In its deliberate and thoughtful pace, Daihachi Yoshida's new film Teki arrives is characteristic of the Japanese director's career. The feature, which will have its world premiere at the 2024 Tokyo International Film Festival and will compete in the festival's main competition, is yet another literary adaptation from a filmmaker who is an avid reader.
«Right at the beginning of the pandemic the bookstores were closed and so I reread the books I had. One of them was Teki [title of the original book and the film in Japanese, meaning enemy]. People all over the world couldn't go out and meet others, it was something like everyone living an elderly lifestyle, like the main character in the story,” recalls Yoshida, speaking to The Hollywood journalist the day the Tokyo Fest lineup was announced.
“Teki arrives”
Tokyo International Film Festival
Literary adaptations have proven incredibly fruitful for Yoshida. After two decades of making commercials, music videos, short films and television dramas, he made his debut with feature films Funuke Show some love, you losers! in 2007, based on the novel by Yukiko Motoya. The film earned him national acclaim and an invitation to Critics' Week in Cannes. But he's probably best known internationally for the quirky 2012 high school drama The Kirishima issuebased on a novel by Ryo Asai. That film won Yoshida's Japanese Academy Awards for best picture and director, as well as an unusually long theatrical run. Two years later, Pale moonbased on a novel by Mitsuyo Kakuta, it was in main competition in Tokyo.

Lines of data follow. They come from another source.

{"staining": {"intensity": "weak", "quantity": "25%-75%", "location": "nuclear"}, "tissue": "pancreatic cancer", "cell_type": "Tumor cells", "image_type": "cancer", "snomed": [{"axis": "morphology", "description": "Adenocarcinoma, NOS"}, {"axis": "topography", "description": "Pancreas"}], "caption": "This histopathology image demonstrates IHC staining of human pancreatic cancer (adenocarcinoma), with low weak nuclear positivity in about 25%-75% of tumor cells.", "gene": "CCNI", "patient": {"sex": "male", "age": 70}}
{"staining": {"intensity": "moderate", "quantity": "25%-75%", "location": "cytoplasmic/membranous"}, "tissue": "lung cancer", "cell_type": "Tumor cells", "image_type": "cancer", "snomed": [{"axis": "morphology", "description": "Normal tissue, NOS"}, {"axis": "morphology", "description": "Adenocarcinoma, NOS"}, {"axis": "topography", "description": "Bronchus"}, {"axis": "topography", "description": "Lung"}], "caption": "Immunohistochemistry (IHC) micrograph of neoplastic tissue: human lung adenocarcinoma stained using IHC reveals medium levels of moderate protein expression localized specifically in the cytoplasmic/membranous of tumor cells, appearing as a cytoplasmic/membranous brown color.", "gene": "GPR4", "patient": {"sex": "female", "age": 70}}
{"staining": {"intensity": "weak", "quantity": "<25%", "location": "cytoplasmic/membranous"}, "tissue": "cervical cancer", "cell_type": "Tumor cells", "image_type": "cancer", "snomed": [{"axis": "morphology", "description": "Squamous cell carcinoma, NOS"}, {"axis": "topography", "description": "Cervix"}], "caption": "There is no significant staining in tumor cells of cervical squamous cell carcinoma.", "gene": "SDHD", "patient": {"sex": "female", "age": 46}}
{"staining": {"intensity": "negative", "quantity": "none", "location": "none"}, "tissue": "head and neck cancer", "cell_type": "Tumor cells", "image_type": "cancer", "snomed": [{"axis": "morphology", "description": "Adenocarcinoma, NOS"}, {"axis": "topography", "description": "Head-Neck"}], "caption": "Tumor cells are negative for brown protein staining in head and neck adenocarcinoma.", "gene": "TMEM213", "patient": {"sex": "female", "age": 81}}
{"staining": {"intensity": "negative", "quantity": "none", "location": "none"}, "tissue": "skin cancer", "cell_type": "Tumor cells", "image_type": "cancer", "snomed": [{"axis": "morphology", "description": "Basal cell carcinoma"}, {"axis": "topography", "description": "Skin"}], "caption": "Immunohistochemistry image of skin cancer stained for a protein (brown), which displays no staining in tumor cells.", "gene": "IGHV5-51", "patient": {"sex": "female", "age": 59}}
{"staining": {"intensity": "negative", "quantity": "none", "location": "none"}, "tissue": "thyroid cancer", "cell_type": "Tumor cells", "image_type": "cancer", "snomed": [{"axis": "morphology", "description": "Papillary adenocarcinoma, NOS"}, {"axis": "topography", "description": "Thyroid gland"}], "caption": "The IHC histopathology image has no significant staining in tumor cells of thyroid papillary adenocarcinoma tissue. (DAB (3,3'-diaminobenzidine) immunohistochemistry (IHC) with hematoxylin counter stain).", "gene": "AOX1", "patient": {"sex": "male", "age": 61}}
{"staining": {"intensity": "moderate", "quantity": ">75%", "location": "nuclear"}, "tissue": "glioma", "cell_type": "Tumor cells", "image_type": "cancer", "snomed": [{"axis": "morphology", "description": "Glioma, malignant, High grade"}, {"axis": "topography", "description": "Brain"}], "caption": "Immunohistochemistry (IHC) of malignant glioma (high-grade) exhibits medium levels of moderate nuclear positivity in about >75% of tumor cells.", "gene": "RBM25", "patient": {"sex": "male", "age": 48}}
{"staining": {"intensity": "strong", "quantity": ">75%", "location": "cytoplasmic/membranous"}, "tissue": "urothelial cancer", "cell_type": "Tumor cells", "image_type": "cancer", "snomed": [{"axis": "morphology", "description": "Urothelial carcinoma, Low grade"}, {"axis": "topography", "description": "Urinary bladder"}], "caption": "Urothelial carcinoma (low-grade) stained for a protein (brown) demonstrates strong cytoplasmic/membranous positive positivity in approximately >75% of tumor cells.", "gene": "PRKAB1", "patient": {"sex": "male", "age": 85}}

In Teki arrivesan adaptation of a book by the famous Japanese novelist Yasutaka Tsutsui, the protagonist, played by Kyozo Nagastuka, is a retired French literature professor who gives guest lectures and plans his end based on when his money runs out. Old friends and former students come to visit us. During one of his rare excursions, he meets an attractive young French literature student played by Yumi Kawai, recently seen in the Netflix series Extremely inappropriate. The monochrome cinematography evokes times gone by and the lines between reality and imagination are blurred.
“I had a completely different reaction to the book than when I first read it in my thirties, rereading it when I was approaching 60,” Yoshida says. “I was aware that I was getting older and had experienced the deaths of several people close to me, and that I would not live another 40 or 50 years. It lit a spark in me and I started thinking about how I would do it if I had to film it.”
After writing the script, Yoshida showed it to the book's prolific and sometimes outspoken author, Tsutsui, who celebrated his 90th birthday a few days before the festival's press conference. Tsutsui gave his blessing, noting only that the story is not about dementia and that the protagonist actively throws himself into his fantasies.
Veteran actor Nagatsuka studied and worked in France in his youth. While there, he appeared as a Chinese general in a French comedy (Les Chinois in Paris) largely because he was one of the few East Asians in Paris in the early 1970s, but it sparked his interest in acting. However, the French connection with Teki arrives it's simply a coincidence, according to Yoshida.
“Teki arrives”
Tokyo International Film Festival
“The reason I shot in black and white is because no one stopped me,” he says with a smile. «This still doesn't explain why. I thought the monochrome had a low-key vibe that suited the main character's quiet and somewhat stoic life. But when I made the film, I felt it had a “rich” quality that maximizes the imagination of the viewer, myself included. So now I want to ask people who make color films why they choose to do so.”
Multiple scenes of food preparation and coffee set the pace of the protagonist's existence, but Yoshida was resigned to the fact that the food wouldn't look as appetizing without color.
“But the kitchen staff were so talented that I thought it was delicious even though it was in black and white, and while I was editing the film it made me really, really hungry.”
As with the division between fantasy and the real world, the nature of the mysterious “enemy” of the title remains somewhat ambiguous.
“He is an enemy of the north, which historically for the Japanese would mean Russia. However, the main character's enemies can easily be interpreted as death or old age. But while making the film, I slowly realized that everyone, regardless of age, has enemies, and these can be defined as a goal, a difficulty to face or a reason for living. I think it is one of the elements necessary for all human beings.”